What the task requires ->
Scan the lines below for the word "תפעולי". Copy each line you find it in.

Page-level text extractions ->
━━━━━━━━━━━━━━━━━━━━
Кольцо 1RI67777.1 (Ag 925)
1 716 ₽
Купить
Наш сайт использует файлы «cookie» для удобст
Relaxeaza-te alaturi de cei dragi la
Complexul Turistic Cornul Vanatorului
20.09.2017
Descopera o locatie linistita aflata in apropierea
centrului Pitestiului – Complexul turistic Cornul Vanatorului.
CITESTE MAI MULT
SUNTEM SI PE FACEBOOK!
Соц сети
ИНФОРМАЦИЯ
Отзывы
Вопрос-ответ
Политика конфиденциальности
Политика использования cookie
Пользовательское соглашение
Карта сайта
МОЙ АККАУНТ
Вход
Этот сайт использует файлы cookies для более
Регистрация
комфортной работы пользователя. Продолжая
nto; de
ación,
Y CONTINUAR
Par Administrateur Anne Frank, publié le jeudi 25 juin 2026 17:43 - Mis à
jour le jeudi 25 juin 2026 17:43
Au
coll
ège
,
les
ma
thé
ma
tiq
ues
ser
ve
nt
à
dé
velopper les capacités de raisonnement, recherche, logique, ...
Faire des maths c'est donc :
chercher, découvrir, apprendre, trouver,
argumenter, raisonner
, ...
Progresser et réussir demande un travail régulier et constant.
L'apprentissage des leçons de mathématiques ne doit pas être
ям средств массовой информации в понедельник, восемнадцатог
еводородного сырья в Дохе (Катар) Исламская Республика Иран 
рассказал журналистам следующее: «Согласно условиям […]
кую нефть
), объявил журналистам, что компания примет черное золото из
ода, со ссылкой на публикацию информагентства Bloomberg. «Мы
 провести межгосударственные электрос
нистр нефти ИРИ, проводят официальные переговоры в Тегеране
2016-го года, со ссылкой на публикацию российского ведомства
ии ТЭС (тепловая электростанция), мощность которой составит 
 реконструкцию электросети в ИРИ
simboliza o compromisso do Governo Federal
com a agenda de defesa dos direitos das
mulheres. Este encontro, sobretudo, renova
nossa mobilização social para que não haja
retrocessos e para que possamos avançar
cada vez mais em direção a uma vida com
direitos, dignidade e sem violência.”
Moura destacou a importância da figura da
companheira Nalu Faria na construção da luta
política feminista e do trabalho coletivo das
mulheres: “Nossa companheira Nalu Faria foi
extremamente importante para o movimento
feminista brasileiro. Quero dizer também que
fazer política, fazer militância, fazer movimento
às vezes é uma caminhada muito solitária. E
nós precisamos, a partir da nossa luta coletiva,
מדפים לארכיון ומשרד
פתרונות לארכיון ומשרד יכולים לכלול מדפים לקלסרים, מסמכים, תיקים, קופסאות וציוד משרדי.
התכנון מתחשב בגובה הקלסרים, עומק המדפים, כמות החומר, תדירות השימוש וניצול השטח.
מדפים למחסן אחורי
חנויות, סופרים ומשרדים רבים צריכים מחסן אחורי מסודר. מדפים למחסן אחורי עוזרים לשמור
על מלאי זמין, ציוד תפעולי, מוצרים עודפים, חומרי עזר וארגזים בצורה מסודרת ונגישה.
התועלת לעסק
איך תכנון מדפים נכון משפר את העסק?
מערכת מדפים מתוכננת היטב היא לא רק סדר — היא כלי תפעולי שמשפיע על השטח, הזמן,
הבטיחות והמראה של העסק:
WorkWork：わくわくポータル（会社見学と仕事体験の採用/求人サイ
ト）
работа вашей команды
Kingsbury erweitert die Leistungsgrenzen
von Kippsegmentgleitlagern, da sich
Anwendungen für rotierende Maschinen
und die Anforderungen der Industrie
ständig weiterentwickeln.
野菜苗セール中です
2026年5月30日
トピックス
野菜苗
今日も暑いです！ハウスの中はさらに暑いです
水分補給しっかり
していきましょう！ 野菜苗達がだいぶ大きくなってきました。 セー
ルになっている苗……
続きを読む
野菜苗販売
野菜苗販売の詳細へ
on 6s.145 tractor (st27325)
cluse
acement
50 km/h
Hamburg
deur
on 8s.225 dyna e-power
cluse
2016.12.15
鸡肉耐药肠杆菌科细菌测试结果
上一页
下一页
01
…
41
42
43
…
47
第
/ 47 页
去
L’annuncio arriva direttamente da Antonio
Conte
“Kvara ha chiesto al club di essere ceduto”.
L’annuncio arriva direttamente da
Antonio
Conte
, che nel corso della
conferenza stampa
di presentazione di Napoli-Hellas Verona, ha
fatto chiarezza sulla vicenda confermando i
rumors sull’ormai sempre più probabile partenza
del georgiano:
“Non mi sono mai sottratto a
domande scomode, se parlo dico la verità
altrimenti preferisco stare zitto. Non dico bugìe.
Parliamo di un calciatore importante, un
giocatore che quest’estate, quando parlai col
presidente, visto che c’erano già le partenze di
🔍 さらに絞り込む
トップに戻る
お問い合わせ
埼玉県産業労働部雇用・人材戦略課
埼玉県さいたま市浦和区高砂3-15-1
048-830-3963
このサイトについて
━━━━━━━━━━━━━━━━━━━━
Written solution ->
על מלאי זמין, ציוד תפעולי, מוצרים עודפים, חומרי עזר וארגזים בצורה מסודרת ונגישה.
מערכת מדפים מתוכננת היטב היא לא רק סדר — היא כלי תפעולי שמשפיע על השטח, הזמן,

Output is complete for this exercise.